STORED DATA:
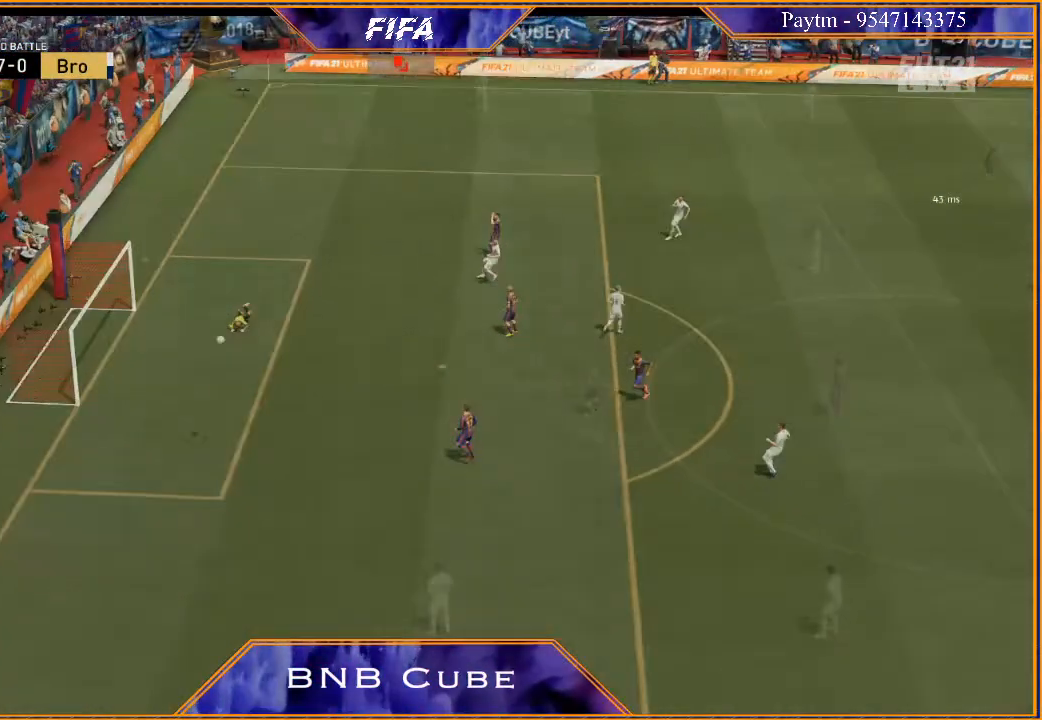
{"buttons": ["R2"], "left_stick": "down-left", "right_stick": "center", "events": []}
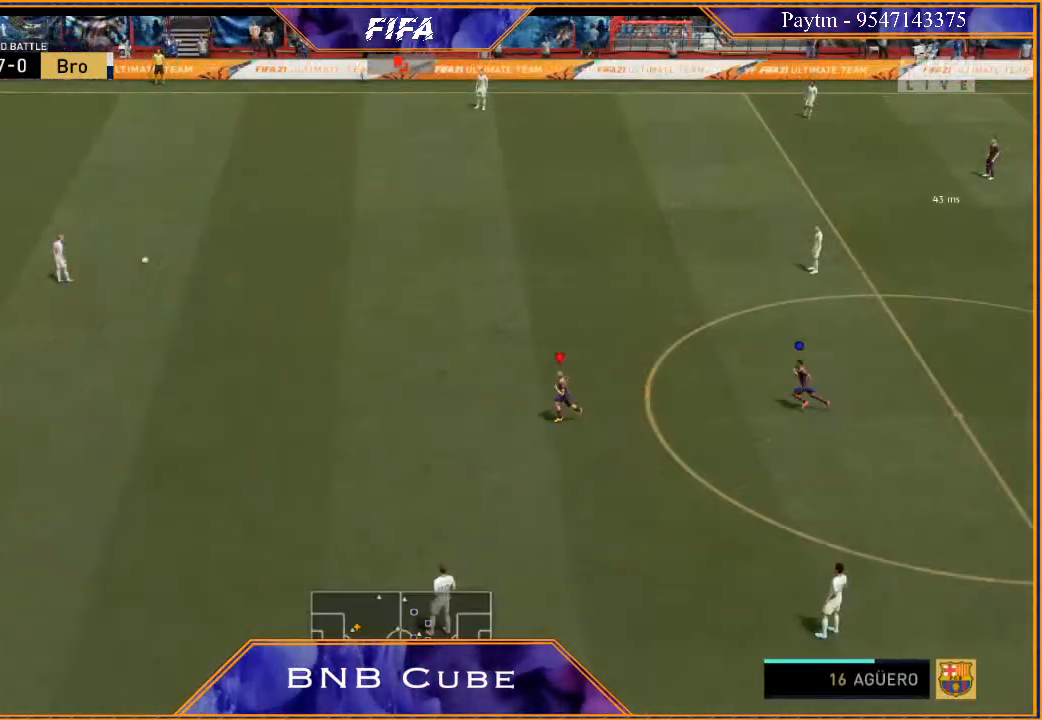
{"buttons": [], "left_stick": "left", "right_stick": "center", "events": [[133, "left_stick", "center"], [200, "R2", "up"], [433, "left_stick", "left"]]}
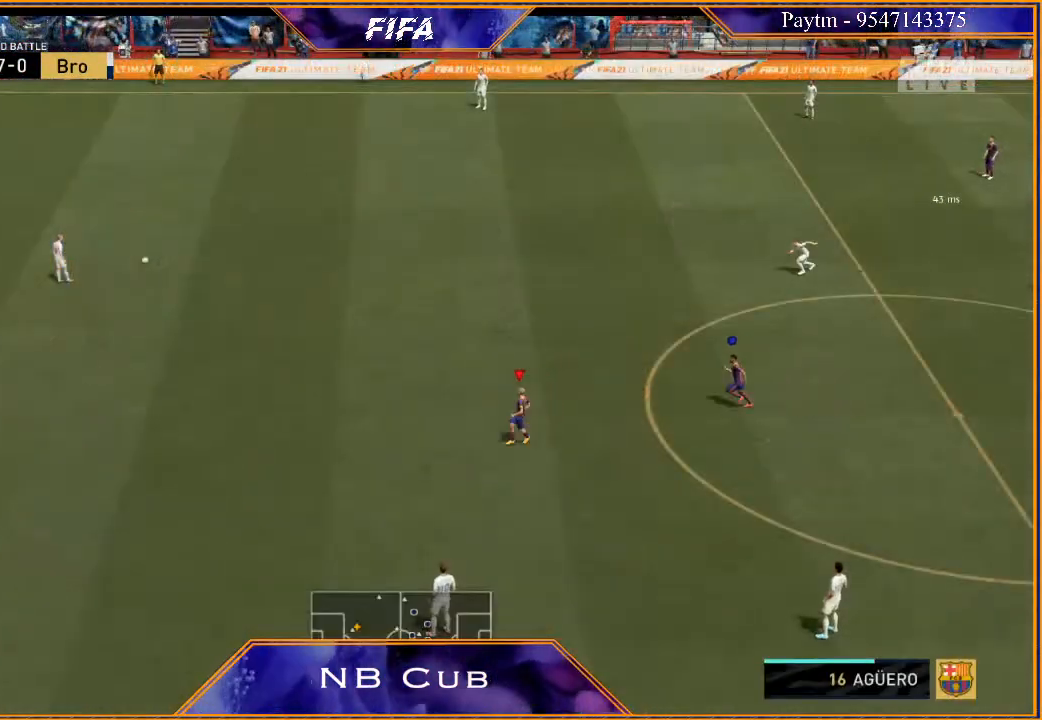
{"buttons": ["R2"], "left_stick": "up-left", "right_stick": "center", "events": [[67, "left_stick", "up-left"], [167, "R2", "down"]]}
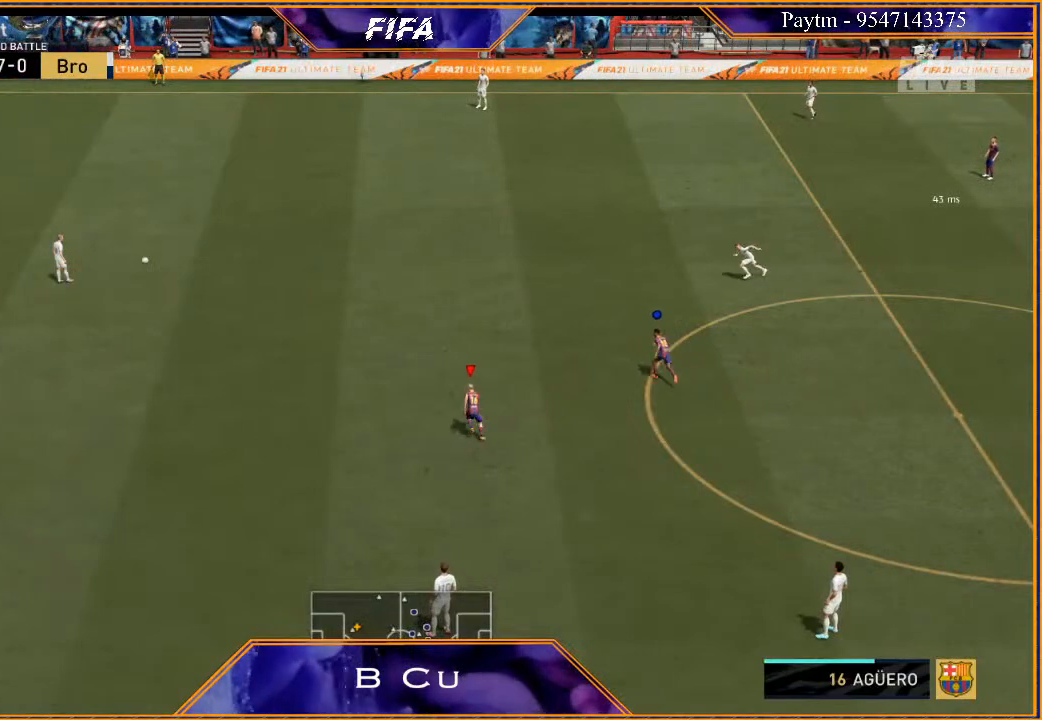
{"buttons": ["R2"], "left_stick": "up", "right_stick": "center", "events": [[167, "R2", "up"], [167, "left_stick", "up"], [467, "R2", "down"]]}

PROBLEM TO WORK ON:
Check each line above for the word "down" and copy the ones that have it.

EXERCISE OUTPUT:
{"buttons": ["R2"], "left_stick": "down-left", "right_stick": "center", "events": []}
{"buttons": ["R2"], "left_stick": "up-left", "right_stick": "center", "events": [[67, "left_stick", "up-left"], [167, "R2", "down"]]}
{"buttons": ["R2"], "left_stick": "up", "right_stick": "center", "events": [[167, "R2", "up"], [167, "left_stick", "up"], [467, "R2", "down"]]}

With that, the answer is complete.